With those caveats in mind, let’s start with the big picture. The following chart depicts the total share of repositories attributable to centralized (CVS/Subversion) and distributed (Bazaar/Git/Mercurial) systems.

Even over a brief three year period (we lack data for 2011, and have thus omitted 2010 for continuity’s sake) it’s clear that DVCS systems have made substantial inroads. DVCS may not be quite as dominant as is commonly assumed, but it’s close to managing one in two projects in the world. When considering the inertial effects operating against DVCS, this traction is impressive. In spite of the fact that it can be difficult even for excellent developers to shift their mental model from centralized to decentralized, that version control systems are not typically the priority of other infrastructure elements, that the risks associated with moving from one system to another are non-trivial, DVCS has clearly established itself as a popular, mainstream option. Close observation of the above chart, however, reveals a slight hiccup in adoption numbers which we’ll explore in more detail shortly.

In the meantime, let’s isolate the specific changes per project between our 2014 snapshot and the 2010 equivalent. How has their relative share changed?

As might be predicted, comparing 2010 to 2014, Git is the clear winner. The project with the idiosyncratic syntax made substantial gains (25.92%) partially at the expense of Subversion (-12.02%) but more CVS (-16.64%). Just as clearly, Git is the flag bearer for DVCS more broadly, as other decentralized version control systems in Bazaar and Mercurial showed only modest improvement over that span – 1.33% and 1.41% respectively. The takeaways, then, from this span are first that DVCS is a legitimate first class citizen and second that Git is the most popular option in that category.

What about the past year, however? Has Git continued on its growth trajectory?

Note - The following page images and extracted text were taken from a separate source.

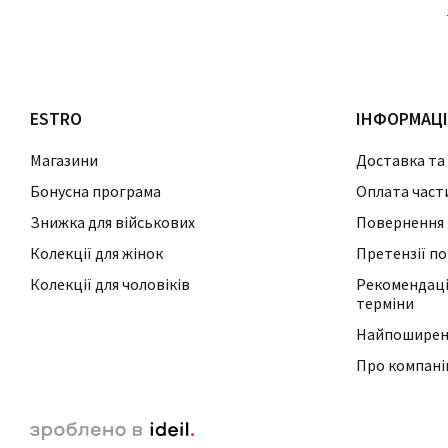
ESTRO
ІНФОРМАЦ
Магазини
Доставка та
Бонусна програма
Оплата част
Знижка для військових
Повернення 
Колекції для жінок
Претензії по
Колекції для чоловіків
Рекомендації
терміни
Найпоширені
Про компан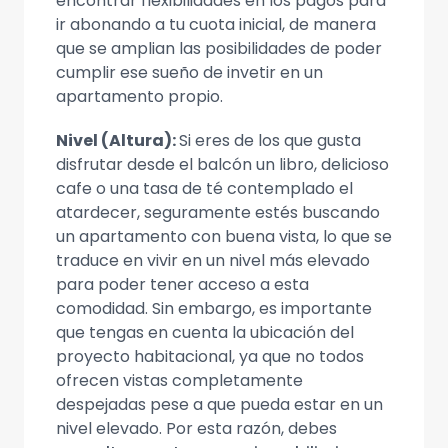
encontrar flexibilidades en los pagos para
ir abonando a tu cuota inicial, de manera
que se amplian las posibilidades de poder
cumplir ese sueño de invetir en un
apartamento propio.
Nivel (Altura):
Si eres de los que gusta
disfrutar desde el balcón un libro, delicioso
cafe o una tasa de té contemplado el
atardecer, seguramente estés buscando
un apartamento con buena vista, lo que se
traduce en vivir en un nivel más elevado
para poder tener acceso a esta
comodidad. Sin embargo, es importante
que tengas en cuenta la ubicación del
proyecto habitacional, ya que no todos
ofrecen vistas completamente
despejadas pese a que pueda estar en un
nivel elevado. Por esta razón, debes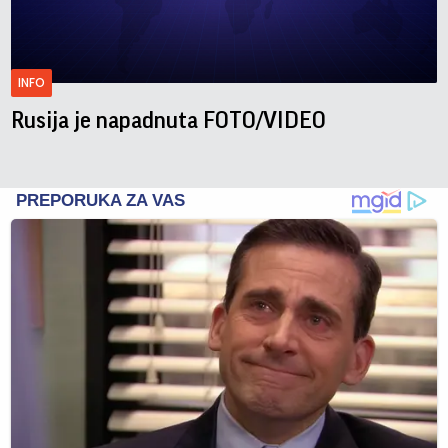
INFO
Rusija je napadnuta FOTO/VIDEO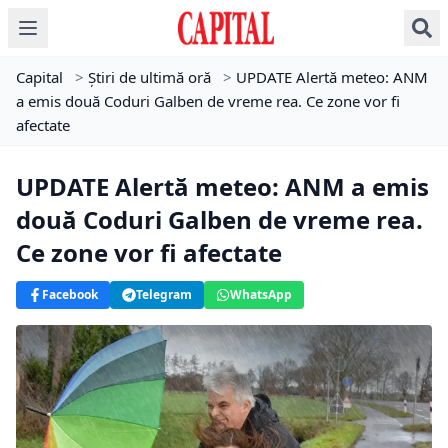
Capital
>
Știri de ultimă oră
>
UPDATE Alertă meteo: ANM
a emis două Coduri Galben de vreme rea. Ce zone vor fi
afectate
UPDATE Alertă meteo: ANM a emis
două Coduri Galben de vreme rea.
Ce zone vor fi afectate
Facebook
Telegram
WhatsApp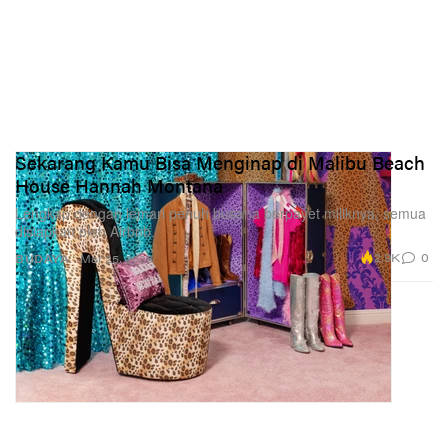
Sekarang Kamu Bisa Menginap di Malibu Beach
House Hannah Montana
Lengkap dengan lemari penuh busana berpayet miliknya, semua
disiapkan oleh Airbnb.
2.9K
0
BUDAYA
Mar 25, 2026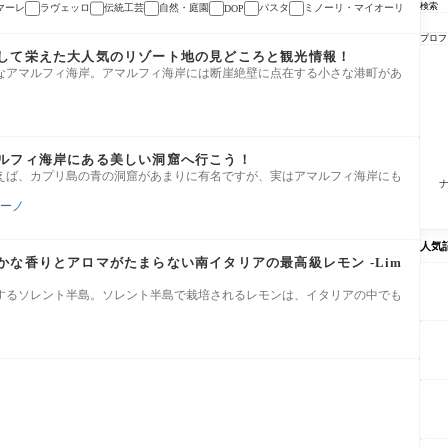
検索
マーレ
ラヴェッロ
伝統工芸
自然・庭園
パスタ
ミノーリ・マイオーリ
DOP
プロフ
して栄えた大人気のリゾート地の見どころと観光情報！
なアマルフィ海岸。アマルフィ海岸には断崖絶壁に点在する小さな港町があ
ルフィ海岸にある美しい洞窟へ行こう！
えば、カプリ島の青の洞窟があまりに有名ですが、実はアマルフィ海岸にも
ーノ
人気
かな香りとアロマがたまらない南イタリアの最高級レモン -Lim
するソレント半島。ソレント半島で栽培されるレモンは、イタリアの中でも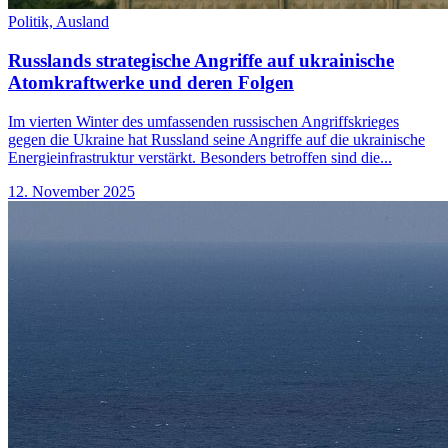
Politik,
Ausland
Russlands strategische Angriffe auf ukrainische
Atomkraftwerke und deren Folgen
Im vierten Winter des umfassenden russischen Angriffskrieges
gegen die Ukraine hat Russland seine Angriffe auf die ukrainische
Energieinfrastruktur verstärkt. Besonders betroffen sind die...
12. November 2025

The short answer is no. With this chart, it’s very important to note the scale of the Y axis: the changes reflected here are comparatively minimal, which is to be expected over the brief span of one year. That being said, it’s interesting to observe that Subversion shows a minor bounce (1.28%), while Git (-1.17%) took a correspondingly minor step back. Bazaar and CVS were down negligible amounts over the same span, while Mercurial was ever so slightly up.

Neither quantitative nor qualitative evidence supports the idea that Git adoption is stalled, nor that Subversion is poised for a major comeback. Wider market product trends, if anything, contradict the above, and suggest that the most likely explanation for the delta in Open Hub’s numbers is the addition of major new centrally managed codebases to Open Hub’s index.

It does serve as a reminder, however, that as much as the industry takes it for granted that Git is the de facto standard for version control systems, a sizable volume of projects have yet to migrate to a decentralized system of any kind. The implications for this are many. For service providers who are Git-centric, it may be worth considering creating bridges for users on other systems or even offering assistance in VCS migrations. For DVCS providers, the above may be superficially discouraging, but in reality indicates that the market opportunity is even wider than commonly assumed. And for users, it means that those still on centralized systems should consider migrating to decentralized alternatives, but by no means are condemned to the laggard category.

While it is thus assumed here, however, that the step back for Git is an artifact, it will be interesting to watch the growth of the platform over the next year. One year’s lack of growth is easily dismissed as an anomaly; a second year would be more indicative of a pattern. It will be interesting to see what the 2015 snapshot tells us.

Disclosure: Black Duck, the parent company of Open Hub, has been a RedMonk customer but is not currently.